§ TASK TO COMPLETE
Go line by line through the listing below and copy those that hold "none".

§ RECORDS PROVIDED

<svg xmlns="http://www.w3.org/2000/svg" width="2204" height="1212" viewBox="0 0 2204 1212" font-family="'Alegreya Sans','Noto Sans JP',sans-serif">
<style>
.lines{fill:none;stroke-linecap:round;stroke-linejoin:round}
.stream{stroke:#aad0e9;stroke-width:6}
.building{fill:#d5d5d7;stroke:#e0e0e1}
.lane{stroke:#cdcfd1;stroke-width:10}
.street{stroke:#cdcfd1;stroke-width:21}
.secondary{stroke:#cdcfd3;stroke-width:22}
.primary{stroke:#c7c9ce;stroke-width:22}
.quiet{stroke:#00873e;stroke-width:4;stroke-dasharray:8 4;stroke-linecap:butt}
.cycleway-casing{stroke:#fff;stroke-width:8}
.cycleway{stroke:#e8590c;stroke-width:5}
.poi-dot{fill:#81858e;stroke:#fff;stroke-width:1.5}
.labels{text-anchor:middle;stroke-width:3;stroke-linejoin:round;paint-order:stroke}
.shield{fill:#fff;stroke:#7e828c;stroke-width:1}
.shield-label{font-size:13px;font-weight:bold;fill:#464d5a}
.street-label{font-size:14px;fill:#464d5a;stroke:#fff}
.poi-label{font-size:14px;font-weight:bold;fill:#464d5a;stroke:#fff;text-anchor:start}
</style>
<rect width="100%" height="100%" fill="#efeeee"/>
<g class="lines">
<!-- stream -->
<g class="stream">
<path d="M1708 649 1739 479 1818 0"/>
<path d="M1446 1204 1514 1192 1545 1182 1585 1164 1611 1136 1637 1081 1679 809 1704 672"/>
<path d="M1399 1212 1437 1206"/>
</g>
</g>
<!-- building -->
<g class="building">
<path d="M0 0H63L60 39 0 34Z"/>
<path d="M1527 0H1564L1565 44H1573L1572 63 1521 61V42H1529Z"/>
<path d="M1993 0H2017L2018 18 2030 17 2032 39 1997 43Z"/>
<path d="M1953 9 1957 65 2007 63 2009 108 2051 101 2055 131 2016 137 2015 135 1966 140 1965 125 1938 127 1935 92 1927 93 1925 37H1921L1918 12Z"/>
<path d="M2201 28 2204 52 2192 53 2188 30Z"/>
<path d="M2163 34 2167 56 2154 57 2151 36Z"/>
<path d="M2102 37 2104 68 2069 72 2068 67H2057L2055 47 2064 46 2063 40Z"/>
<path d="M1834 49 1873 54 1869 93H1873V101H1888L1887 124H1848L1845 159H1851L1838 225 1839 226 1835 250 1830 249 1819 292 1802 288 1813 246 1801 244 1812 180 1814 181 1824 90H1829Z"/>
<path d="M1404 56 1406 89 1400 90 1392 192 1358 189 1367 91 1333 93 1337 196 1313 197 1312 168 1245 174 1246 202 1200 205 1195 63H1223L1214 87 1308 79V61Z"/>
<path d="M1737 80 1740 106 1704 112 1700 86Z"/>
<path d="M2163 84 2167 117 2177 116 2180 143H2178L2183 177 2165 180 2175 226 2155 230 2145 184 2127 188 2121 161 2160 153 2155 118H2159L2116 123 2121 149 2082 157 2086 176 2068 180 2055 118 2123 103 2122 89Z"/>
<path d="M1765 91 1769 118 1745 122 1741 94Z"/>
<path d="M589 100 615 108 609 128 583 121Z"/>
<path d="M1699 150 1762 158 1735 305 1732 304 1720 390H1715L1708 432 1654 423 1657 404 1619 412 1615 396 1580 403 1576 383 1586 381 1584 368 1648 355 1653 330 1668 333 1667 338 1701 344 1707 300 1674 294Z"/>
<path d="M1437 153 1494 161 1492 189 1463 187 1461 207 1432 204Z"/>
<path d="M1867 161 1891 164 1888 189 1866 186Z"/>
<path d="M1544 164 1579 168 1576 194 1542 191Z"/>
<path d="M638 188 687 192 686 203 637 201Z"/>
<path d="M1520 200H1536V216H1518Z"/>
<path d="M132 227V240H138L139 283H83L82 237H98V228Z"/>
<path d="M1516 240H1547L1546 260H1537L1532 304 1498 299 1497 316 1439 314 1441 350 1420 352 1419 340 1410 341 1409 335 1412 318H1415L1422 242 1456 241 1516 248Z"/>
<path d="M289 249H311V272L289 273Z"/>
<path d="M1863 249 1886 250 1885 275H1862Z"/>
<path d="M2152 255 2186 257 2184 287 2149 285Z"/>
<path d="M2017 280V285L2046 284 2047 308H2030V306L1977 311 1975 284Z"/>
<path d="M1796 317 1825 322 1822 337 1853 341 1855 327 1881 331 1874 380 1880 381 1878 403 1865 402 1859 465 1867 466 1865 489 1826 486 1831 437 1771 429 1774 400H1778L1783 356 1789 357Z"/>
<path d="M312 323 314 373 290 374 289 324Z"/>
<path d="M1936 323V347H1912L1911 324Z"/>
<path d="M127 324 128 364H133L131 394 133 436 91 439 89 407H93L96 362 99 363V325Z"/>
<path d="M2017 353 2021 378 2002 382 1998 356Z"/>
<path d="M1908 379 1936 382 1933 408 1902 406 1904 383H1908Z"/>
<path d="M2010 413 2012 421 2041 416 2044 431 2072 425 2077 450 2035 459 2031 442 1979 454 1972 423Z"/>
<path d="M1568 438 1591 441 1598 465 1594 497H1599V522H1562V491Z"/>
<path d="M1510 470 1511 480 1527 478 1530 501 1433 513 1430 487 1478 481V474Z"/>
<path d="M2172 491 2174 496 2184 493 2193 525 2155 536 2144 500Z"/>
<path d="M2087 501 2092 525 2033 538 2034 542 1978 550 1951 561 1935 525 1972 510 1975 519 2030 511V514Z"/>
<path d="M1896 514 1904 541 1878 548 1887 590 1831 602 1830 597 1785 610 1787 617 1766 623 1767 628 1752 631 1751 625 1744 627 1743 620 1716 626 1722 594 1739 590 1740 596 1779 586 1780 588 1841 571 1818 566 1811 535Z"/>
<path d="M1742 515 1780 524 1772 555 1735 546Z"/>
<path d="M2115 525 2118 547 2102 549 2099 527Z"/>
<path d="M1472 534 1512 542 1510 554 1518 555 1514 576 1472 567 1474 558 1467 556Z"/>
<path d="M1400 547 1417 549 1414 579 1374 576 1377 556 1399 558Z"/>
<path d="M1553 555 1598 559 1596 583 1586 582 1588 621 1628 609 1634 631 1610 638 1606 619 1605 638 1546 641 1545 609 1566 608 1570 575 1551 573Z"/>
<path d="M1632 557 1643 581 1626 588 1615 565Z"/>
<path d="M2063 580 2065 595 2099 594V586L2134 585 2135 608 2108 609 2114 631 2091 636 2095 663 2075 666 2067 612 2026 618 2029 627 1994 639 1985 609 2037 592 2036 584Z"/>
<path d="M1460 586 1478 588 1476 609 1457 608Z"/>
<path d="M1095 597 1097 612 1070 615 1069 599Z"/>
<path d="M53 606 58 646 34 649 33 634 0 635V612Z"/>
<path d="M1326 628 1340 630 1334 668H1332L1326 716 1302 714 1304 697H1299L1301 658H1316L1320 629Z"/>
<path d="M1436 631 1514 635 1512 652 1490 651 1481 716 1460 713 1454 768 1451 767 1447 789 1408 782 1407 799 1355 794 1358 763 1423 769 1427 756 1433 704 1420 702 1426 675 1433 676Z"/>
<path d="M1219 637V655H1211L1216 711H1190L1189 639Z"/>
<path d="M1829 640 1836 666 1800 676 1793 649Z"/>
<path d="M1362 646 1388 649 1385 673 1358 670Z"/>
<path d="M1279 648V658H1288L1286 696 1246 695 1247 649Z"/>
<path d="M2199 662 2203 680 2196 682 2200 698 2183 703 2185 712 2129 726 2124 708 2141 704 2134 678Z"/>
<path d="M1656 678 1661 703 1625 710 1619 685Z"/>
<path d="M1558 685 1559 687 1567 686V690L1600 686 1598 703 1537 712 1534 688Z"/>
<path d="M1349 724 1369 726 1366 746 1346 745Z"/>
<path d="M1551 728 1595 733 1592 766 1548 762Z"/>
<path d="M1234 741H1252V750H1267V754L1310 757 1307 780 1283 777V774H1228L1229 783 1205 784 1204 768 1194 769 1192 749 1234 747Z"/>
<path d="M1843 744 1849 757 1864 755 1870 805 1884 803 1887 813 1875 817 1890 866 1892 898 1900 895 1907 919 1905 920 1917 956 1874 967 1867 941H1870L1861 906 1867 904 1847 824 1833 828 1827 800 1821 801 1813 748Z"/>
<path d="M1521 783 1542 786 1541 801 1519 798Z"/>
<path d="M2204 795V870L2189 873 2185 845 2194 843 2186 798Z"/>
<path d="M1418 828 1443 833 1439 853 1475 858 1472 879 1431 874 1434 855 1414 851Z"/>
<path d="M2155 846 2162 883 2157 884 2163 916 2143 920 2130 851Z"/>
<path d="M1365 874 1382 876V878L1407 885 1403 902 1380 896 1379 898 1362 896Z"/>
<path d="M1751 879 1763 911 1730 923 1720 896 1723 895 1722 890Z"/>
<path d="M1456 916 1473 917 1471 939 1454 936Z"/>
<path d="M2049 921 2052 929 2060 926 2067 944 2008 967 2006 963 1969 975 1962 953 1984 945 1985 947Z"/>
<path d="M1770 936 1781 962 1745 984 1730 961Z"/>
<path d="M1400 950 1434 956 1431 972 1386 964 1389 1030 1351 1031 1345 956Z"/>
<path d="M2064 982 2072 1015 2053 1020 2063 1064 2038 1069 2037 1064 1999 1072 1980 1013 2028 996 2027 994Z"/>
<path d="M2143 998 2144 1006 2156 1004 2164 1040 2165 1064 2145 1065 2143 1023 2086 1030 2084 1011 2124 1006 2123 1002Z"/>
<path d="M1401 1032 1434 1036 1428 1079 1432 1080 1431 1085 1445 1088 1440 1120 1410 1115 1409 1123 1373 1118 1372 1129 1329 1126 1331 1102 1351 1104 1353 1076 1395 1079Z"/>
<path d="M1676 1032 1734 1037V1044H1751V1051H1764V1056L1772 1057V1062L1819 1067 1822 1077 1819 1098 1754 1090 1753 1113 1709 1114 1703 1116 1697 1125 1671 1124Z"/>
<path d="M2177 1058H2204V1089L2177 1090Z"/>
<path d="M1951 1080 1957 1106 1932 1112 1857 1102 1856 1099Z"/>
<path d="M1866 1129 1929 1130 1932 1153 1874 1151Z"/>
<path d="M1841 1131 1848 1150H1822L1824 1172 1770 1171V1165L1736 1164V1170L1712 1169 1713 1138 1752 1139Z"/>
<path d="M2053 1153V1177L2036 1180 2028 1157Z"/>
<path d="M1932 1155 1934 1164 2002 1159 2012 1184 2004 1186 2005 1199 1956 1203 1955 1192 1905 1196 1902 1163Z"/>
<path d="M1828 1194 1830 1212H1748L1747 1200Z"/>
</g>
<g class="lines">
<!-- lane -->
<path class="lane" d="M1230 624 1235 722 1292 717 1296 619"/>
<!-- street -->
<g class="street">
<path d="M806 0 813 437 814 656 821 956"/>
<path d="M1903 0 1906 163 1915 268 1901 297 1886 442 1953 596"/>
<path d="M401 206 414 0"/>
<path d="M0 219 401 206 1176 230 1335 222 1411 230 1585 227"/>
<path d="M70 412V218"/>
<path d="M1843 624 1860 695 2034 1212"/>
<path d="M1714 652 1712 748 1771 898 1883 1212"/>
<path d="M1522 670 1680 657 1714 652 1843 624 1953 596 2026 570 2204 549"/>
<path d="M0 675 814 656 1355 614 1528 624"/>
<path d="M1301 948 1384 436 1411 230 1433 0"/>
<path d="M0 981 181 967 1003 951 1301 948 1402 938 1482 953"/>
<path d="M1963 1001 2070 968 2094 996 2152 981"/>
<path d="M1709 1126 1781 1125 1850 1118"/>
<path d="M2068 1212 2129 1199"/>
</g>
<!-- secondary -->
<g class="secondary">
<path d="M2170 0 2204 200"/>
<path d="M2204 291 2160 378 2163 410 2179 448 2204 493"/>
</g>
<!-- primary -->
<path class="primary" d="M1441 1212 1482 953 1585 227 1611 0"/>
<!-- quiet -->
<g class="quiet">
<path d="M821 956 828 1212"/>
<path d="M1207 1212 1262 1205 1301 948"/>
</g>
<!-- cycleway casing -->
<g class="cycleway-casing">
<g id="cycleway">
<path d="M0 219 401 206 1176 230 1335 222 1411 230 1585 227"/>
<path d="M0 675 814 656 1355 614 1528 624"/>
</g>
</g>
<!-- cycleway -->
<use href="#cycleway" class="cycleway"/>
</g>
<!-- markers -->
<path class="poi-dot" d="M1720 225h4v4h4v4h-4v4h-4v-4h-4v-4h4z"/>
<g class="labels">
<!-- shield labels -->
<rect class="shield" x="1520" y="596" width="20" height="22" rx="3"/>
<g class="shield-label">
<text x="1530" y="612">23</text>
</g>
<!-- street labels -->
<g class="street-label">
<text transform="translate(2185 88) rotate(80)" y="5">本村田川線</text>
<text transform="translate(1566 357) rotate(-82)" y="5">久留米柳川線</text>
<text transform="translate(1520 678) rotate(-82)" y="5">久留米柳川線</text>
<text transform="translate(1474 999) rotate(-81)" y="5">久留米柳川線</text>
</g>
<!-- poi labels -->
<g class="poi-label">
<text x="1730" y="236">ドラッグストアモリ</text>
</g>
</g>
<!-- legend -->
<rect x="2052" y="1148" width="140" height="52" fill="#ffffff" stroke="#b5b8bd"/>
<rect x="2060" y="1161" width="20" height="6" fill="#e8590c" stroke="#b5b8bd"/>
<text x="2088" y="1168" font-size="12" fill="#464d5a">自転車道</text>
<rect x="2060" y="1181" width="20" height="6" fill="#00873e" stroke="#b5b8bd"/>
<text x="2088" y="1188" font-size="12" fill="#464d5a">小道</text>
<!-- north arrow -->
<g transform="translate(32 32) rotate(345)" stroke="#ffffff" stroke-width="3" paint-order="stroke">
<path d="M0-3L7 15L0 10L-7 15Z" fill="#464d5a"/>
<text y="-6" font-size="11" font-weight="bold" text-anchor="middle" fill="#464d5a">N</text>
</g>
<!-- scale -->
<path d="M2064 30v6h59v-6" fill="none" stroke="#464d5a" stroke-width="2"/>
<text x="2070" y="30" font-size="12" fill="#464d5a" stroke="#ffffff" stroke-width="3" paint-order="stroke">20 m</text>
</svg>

§ REPLY TO THE TASK
.lines{fill:none;stroke-linecap:round;stroke-linejoin:round}
<path d="M2064 30v6h59v-6" fill="none" stroke="#464d5a" stroke-width="2"/>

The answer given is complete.